>> BEGIN Document passage

JoAnne: Yes. And it’s been really interesting to see, I mean, Rockford Illinois where they all grew up, is not very small. I think the population is well over 100,000. But my maternal grandma Jean, she was connected to the family of Stuart’s second wife throughout her life. In fact, I think we have a wedding invitation to Stuart’s daughter’s wedding from the 1950s.

Fisher: Okay.

JoAnne: And my mom and her siblings were classmates with a lot of his nieces and nephews. I don’t think they knew his grandchildren per say, but they knew the other people in the family. And they also were in some of the same friend circles. For example, there was a famous architect in Rockford named Jesse Barloga that they were all friends with. So, it’s just kind of interesting how they watched each other throughout their lives. I mean, part of the record that my family kept was a newspaper clipping from 1970 showing Stuart, he was a painter, and you know, they thought enough to save this article where it mentions how he didn’t find out about his wife’s death until weeks later.

Fisher: So, he was still family then?

JoAnne: Yeah. I mean, I don’t know if they’re directly spent time together, but they kept track of each other.

Fisher: Sure. Right, of course. He had been part of the family at one time many years earlier. That’s amazing. What a great find. How did it make you feel when you discovered all this information, and what are you going to do with it?

JoAnne: Well, when I especially figured out that Stuart was still writing letters to Anne after she had passed away, she died on October 19th and he was still mailing letters on November 3rd. Obviously there’s a delay in the mail but I think he was involved in the telegraph office, but the fact that he hadn’t received any information over the cables was kind of shocking, so that just made me feel so heartsick that he had gotten word that she was sick, but he had had no updates after that.

>> END Document passage
>> BEGIN Data records

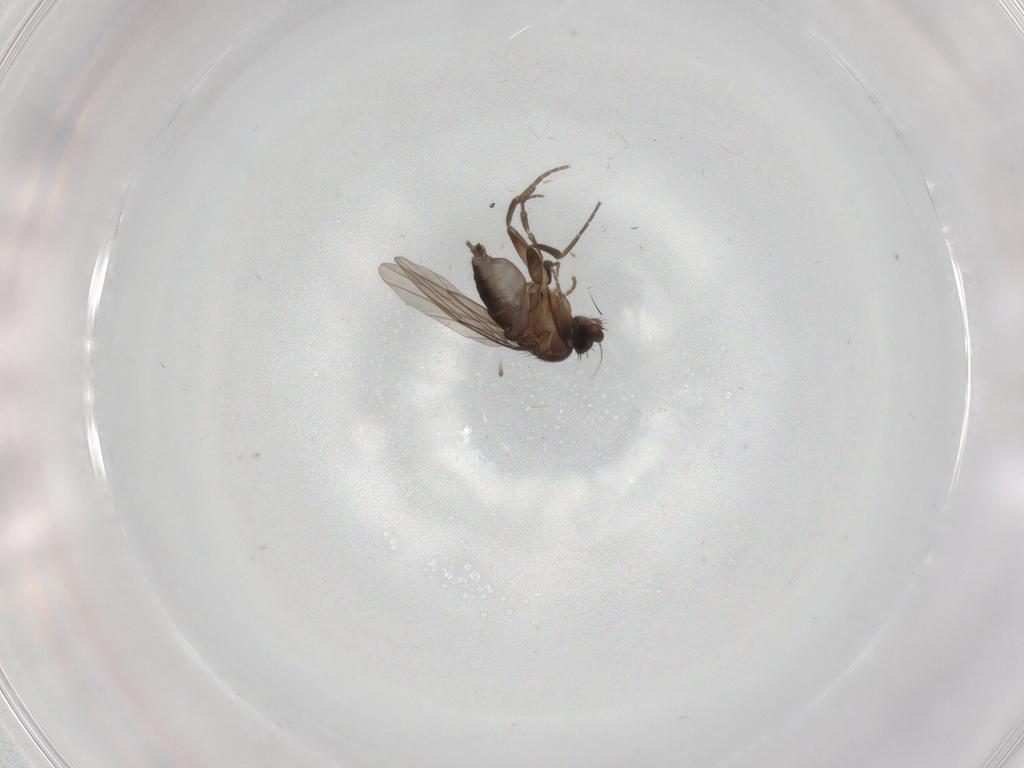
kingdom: Animalia
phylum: Arthropoda
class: Insecta
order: Diptera
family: Phoridae
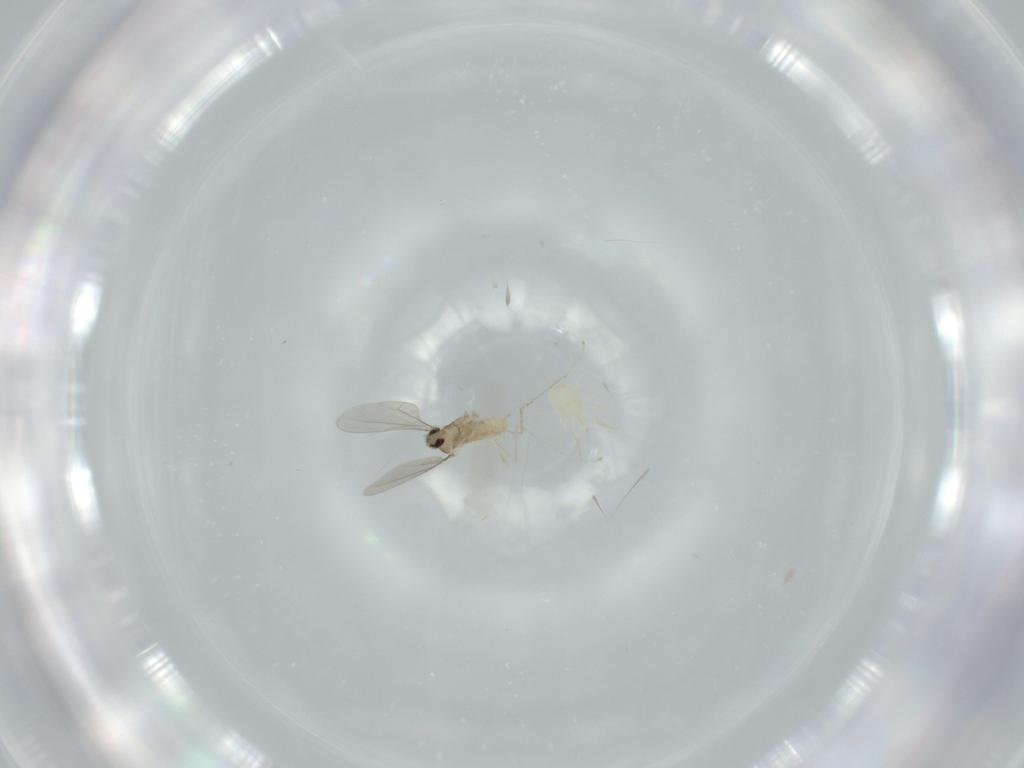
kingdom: Animalia
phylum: Arthropoda
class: Insecta
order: Diptera
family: Cecidomyiidae
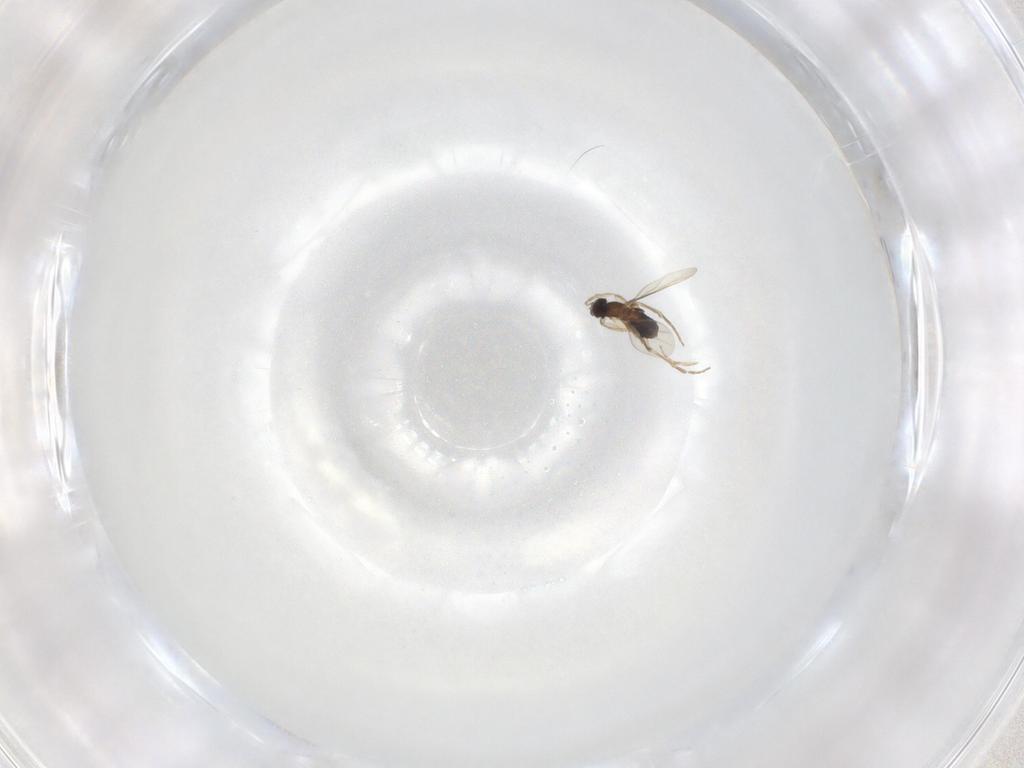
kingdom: Animalia
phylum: Arthropoda
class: Insecta
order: Diptera
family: Phoridae
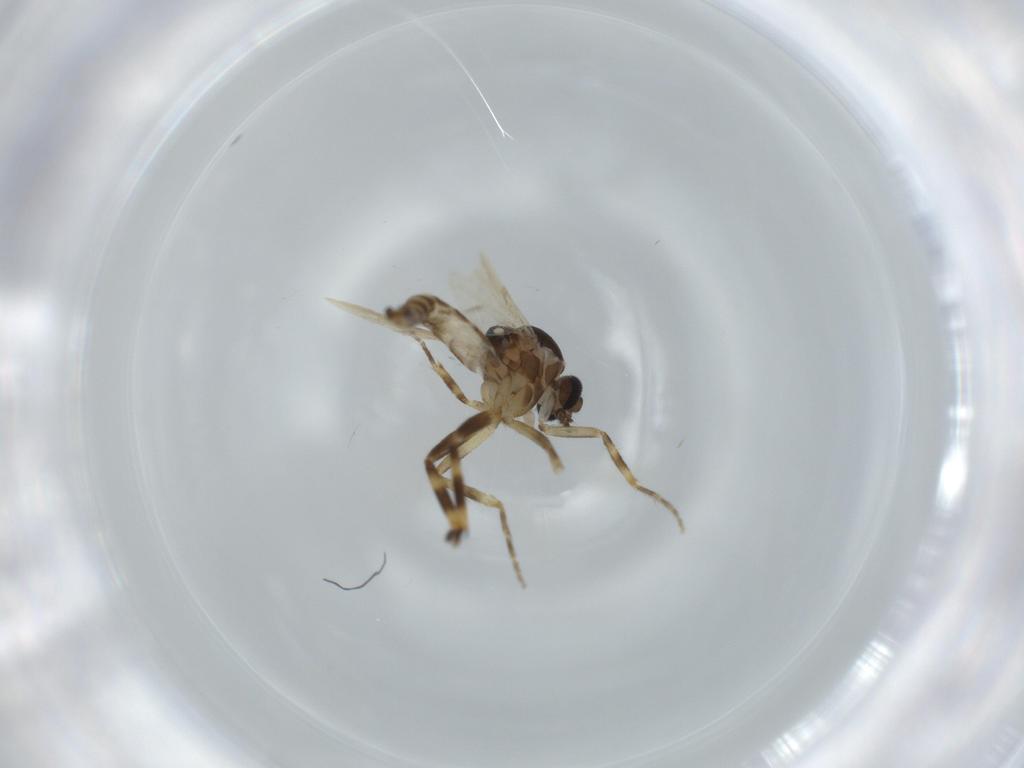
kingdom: Animalia
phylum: Arthropoda
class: Insecta
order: Diptera
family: Ceratopogonidae
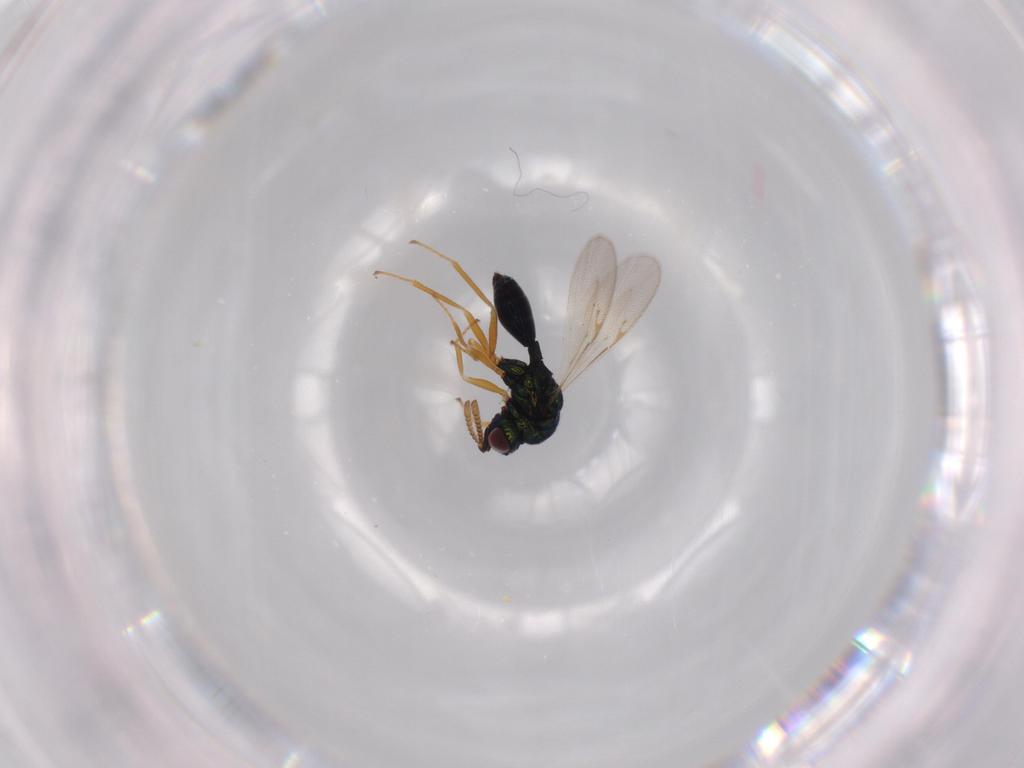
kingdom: Animalia
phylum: Arthropoda
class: Insecta
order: Hymenoptera
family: Chalcidoidea_incertae_sedis
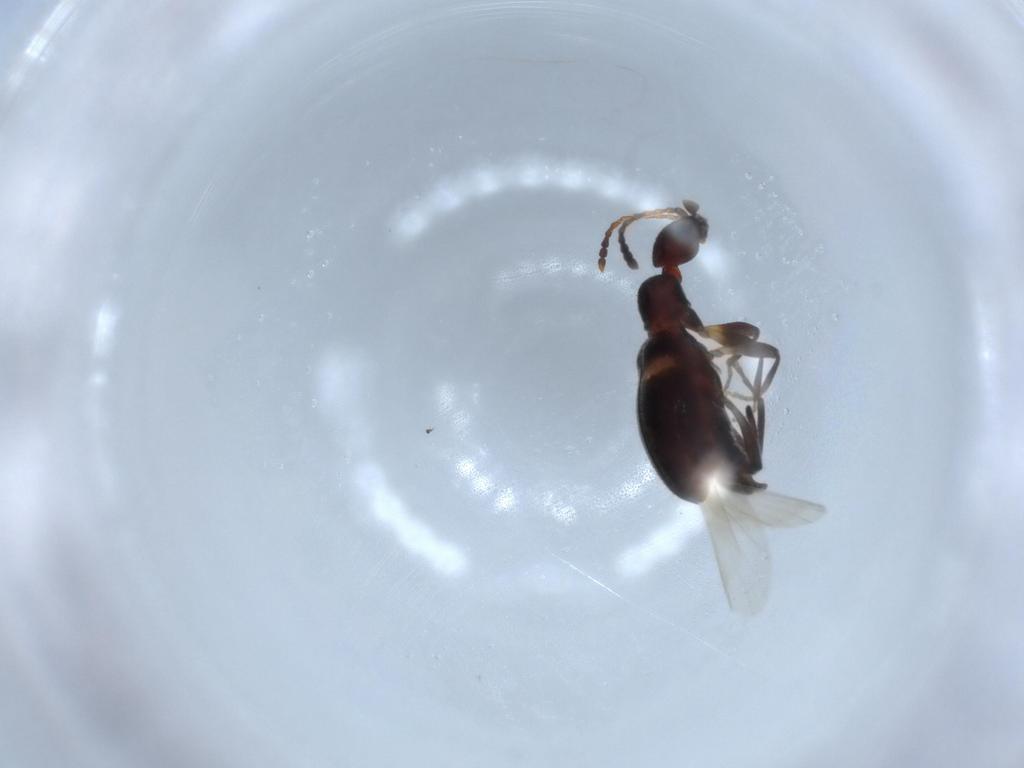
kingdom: Animalia
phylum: Arthropoda
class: Insecta
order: Coleoptera
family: Anthicidae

>> END Data records

▶ _Exercises to complete_
A - Based on the interview, why did JoAnne feel heartsick? Answer in one to three sentences.
B - Update all the records above by changing every "class" to "taxonomic class" and leaving everything else the same. Leave out the picture lines.
The interview and the records have nothing to do with each other.

▶ _Written answers_
A - Stuart had gotten word that Anne was sick but received no updates after that. Because of this, he was still mailing her letters on November 3rd, even though she had died on October 19th.

B -
kingdom: Animalia
phylum: Arthropoda
taxonomic class: Insecta
order: Diptera
family: Phoridae
kingdom: Animalia
phylum: Arthropoda
taxonomic class: Insecta
order: Diptera
family: Cecidomyiidae
kingdom: Animalia
phylum: Arthropoda
taxonomic class: Insecta
order: Diptera
family: Phoridae
kingdom: Animalia
phylum: Arthropoda
taxonomic class: Insecta
order: Diptera
family: Ceratopogonidae
kingdom: Animalia
phylum: Arthropoda
taxonomic class: Insecta
order: Hymenoptera
family: Chalcidoidea_incertae_sedis
kingdom: Animalia
phylum: Arthropoda
taxonomic class: Insecta
order: Coleoptera
family: Anthicidae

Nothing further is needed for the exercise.